Hillsborough is one of these old floors in among the terraced mansions. So, you’d merely find a parking space wherever you can and walk down the hill, over the bridge and into our sets.
Then, we’d chat to the people we’d sat around for the past 15 times or so. Dad had all sorts of routines – he wouldn’t have a shower on match date, he ever wore his Sheffield Wednesday boxer shorts, he’d ever have his hat in his container so if we weren’t doing well it was: “Right, it’s meter for the hat, ” so he’d employ his hat on.
He’d been diagnosed at the end of October and he’d deteriorated that season – but he was there on the last play.
He was very ill though. Sheffield Wednesday had abode up and he simply kind of sat down. He kind of had a little look around and only began to cry and I think he reckoned at that point that could well be his last tournament.
I don’t contemplate the weight of the situation had escaped anybody. He was really upset – and as my best friend envisioned that, they all started crying and then it was just a bit of a gondola crash from then on. It was just a exceedingly harrowing moment.
On returning to the ground for the photograph, we were playing Charlton. We scored firstly and that was the moment that, for the past 20 odd times, we’d jump up and hug and just go crazy and shout and precisely be a bit laughable quite honestly.
But as I hopped up that day, it was great to learn the football and trash, but it was a bit flat. Although, it was nice to think: “Yeah, we’ve scored. Lead on, Dad. There you go.”
It was a good intentional space of reflecting, which is really health. It’s important to take time to think about him – but when do you do that?
They were one of the points that I first “ve fallen in love with”, because I like geeky glasses and on his profile illustration on the Guardian Soulmates, where we first fill, he has these on and I pondered, “I like this guy, he looks like Jarvis Cocker.”
Taken in May 2012, the original photo is of us on the seawall in Penzance [, Cornwall ]. Having assembled online and transmitted for around six months I moved from my home in Germany.

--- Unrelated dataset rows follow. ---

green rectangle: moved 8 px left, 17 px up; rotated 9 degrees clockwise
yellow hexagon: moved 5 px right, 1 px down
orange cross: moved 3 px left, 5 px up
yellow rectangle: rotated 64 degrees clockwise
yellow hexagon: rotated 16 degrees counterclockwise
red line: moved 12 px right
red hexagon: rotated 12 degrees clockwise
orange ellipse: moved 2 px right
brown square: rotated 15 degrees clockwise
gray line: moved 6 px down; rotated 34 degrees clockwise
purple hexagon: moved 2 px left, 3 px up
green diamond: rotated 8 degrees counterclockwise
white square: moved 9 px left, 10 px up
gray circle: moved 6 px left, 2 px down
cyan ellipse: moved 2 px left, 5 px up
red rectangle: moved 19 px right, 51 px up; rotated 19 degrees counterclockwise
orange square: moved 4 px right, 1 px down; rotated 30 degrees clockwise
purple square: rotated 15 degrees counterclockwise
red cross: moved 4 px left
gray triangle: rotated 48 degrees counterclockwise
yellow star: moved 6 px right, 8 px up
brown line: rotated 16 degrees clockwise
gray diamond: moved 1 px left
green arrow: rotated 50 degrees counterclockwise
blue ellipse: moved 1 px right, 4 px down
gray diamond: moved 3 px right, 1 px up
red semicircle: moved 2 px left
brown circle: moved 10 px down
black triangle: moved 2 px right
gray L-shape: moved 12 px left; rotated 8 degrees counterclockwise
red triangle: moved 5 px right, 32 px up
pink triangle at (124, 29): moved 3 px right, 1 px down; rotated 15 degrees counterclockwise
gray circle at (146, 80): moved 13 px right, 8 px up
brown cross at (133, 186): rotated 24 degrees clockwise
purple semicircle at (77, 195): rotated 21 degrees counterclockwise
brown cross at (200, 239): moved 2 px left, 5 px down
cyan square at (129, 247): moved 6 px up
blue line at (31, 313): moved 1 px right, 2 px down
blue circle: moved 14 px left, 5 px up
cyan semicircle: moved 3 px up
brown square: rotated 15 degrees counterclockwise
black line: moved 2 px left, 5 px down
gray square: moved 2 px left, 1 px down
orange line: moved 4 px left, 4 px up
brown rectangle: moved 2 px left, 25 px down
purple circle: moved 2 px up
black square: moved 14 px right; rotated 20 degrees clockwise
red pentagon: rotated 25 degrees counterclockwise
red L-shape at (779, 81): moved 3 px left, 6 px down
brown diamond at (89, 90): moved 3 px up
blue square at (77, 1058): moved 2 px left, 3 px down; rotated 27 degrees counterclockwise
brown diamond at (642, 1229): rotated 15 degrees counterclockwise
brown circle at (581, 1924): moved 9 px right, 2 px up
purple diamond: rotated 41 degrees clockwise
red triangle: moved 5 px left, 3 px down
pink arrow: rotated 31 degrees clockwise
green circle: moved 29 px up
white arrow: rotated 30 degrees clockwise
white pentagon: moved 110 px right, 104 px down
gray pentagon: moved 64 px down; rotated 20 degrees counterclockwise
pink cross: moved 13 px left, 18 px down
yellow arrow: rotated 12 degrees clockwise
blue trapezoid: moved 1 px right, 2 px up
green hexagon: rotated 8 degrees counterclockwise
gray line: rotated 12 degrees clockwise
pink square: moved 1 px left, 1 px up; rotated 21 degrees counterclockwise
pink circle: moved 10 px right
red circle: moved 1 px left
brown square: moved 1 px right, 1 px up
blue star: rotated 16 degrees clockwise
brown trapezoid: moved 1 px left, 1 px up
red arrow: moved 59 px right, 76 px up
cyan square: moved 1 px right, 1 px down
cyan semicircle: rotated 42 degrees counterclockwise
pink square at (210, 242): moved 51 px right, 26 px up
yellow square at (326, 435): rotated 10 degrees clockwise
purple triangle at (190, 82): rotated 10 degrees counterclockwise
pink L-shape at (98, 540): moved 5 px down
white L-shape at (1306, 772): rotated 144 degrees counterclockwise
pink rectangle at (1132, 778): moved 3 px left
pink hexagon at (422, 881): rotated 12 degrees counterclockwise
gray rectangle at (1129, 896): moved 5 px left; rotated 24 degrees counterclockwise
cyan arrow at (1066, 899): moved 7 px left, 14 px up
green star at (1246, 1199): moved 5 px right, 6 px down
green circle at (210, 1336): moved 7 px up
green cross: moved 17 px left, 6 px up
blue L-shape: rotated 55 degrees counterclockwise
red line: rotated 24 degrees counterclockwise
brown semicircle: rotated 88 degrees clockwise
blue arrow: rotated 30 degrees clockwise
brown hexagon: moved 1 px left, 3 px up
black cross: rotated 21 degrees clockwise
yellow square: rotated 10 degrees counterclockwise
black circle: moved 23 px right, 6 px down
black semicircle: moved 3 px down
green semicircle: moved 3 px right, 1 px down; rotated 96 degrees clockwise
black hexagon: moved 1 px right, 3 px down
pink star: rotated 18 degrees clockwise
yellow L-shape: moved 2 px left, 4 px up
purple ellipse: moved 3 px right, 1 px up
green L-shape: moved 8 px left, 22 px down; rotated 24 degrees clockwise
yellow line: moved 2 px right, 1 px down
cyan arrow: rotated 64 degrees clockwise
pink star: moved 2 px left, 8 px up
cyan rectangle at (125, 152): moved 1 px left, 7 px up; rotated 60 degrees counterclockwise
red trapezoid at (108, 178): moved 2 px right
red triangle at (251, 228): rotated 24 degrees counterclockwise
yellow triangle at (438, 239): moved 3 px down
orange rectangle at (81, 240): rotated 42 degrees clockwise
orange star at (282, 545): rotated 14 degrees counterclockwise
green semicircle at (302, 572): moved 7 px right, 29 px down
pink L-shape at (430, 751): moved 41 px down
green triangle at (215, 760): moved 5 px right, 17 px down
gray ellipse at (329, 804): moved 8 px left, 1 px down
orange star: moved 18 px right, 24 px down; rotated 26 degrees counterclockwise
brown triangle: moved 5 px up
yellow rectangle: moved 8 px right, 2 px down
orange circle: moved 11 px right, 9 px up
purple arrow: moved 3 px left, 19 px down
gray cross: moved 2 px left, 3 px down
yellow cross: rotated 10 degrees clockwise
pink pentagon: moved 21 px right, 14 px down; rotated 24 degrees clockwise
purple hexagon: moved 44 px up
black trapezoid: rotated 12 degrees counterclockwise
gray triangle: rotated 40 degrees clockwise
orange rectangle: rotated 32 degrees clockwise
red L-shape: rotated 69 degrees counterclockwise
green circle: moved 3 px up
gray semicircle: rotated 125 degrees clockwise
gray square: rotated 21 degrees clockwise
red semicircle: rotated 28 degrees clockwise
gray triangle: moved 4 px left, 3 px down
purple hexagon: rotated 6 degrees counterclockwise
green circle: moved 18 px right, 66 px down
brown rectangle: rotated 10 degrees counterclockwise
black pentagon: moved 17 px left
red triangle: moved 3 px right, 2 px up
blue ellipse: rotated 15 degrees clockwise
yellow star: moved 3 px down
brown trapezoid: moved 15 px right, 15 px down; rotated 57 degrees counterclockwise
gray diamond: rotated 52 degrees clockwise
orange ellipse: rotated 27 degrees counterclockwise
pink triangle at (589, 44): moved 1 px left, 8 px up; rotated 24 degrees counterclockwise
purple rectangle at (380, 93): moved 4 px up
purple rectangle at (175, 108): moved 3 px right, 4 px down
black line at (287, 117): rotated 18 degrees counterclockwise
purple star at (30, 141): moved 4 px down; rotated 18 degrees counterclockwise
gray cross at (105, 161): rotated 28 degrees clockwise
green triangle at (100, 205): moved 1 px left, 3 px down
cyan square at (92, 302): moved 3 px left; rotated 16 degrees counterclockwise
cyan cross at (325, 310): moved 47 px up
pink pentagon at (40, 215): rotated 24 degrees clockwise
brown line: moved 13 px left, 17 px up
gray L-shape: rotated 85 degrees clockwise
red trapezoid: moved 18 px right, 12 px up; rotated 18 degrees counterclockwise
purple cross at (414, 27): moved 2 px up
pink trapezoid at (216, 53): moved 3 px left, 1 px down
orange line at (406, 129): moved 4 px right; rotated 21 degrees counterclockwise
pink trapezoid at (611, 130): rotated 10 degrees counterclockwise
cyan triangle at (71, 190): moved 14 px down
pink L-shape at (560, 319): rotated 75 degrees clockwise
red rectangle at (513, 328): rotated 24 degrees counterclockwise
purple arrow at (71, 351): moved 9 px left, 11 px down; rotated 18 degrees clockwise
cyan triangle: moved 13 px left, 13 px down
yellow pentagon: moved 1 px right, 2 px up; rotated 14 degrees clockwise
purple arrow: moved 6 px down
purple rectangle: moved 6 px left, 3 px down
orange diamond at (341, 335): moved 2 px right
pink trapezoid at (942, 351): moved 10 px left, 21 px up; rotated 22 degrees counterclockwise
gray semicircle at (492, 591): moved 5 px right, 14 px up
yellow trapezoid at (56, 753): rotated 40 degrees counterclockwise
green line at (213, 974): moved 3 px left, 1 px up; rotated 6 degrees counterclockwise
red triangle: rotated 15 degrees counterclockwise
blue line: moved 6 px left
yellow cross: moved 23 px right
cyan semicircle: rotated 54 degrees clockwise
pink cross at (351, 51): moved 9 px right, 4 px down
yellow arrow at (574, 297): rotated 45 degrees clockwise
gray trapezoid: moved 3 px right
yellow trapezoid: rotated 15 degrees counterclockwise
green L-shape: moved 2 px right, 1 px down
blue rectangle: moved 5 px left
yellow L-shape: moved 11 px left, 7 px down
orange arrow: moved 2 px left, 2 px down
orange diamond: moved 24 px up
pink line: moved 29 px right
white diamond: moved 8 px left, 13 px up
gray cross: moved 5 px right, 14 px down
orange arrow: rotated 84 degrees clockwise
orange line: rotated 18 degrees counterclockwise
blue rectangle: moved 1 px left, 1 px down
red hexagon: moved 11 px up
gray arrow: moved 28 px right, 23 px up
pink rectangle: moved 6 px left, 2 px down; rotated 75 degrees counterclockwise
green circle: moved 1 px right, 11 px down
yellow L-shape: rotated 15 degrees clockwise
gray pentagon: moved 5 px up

It was just a normal night. He had been at work and I wasn’t is currently working on the time so I was always hanging around for 17:00, waiting for him to get home.
It was still really exciting were informed that we were together and simply that I had moved over here. We precisely became for a tread like we did most evenings.
He was very funny and I think it was the feeling of mood that brought us very close quite quickly because that is actually connects you I fantasize.
After Paul passed away, I returned to Penzance to restage the photograph in the same site and to talk about Paul and the time that we had together.
When you[ the photographer] asked me about taking that drawing with my eyes closed, it was as if the inside of my eyelids was a film, there were all these personas – Penzance together with Paul, expending Mazey Day together, stepping along Sennen beach, taking a tour to Falmouth together – Cornwall is just so connected to the relationship.
I just wonder what’s it like for other people as you’re going through the process of treating everything there is?
There’s a distinct before and after. There’s this cut-off object and you think: “Is this where the world has got to stop? ” But it doesn’t.
This is where everything changed in your world – but the world only stopped on spinning and spinning. That’s one thing that loss does – you really don’t care about others.
It’s a very greedy process – selfish in the self-centred process – you listen a lot more to what you need.
You can get through a whole week and “re going to be fine” – I’m all right most dates – and then one evening, it exactly reaches you.
It’s difficult to know where to go with it.
Where do you go with those apprehensions? Where do you introduce them? Do you let them out? Do you want to fight them? Do you want to try to explain them and rationalise it? Sometimes, you simply feel like giving in to it, and just staying in berth for a week.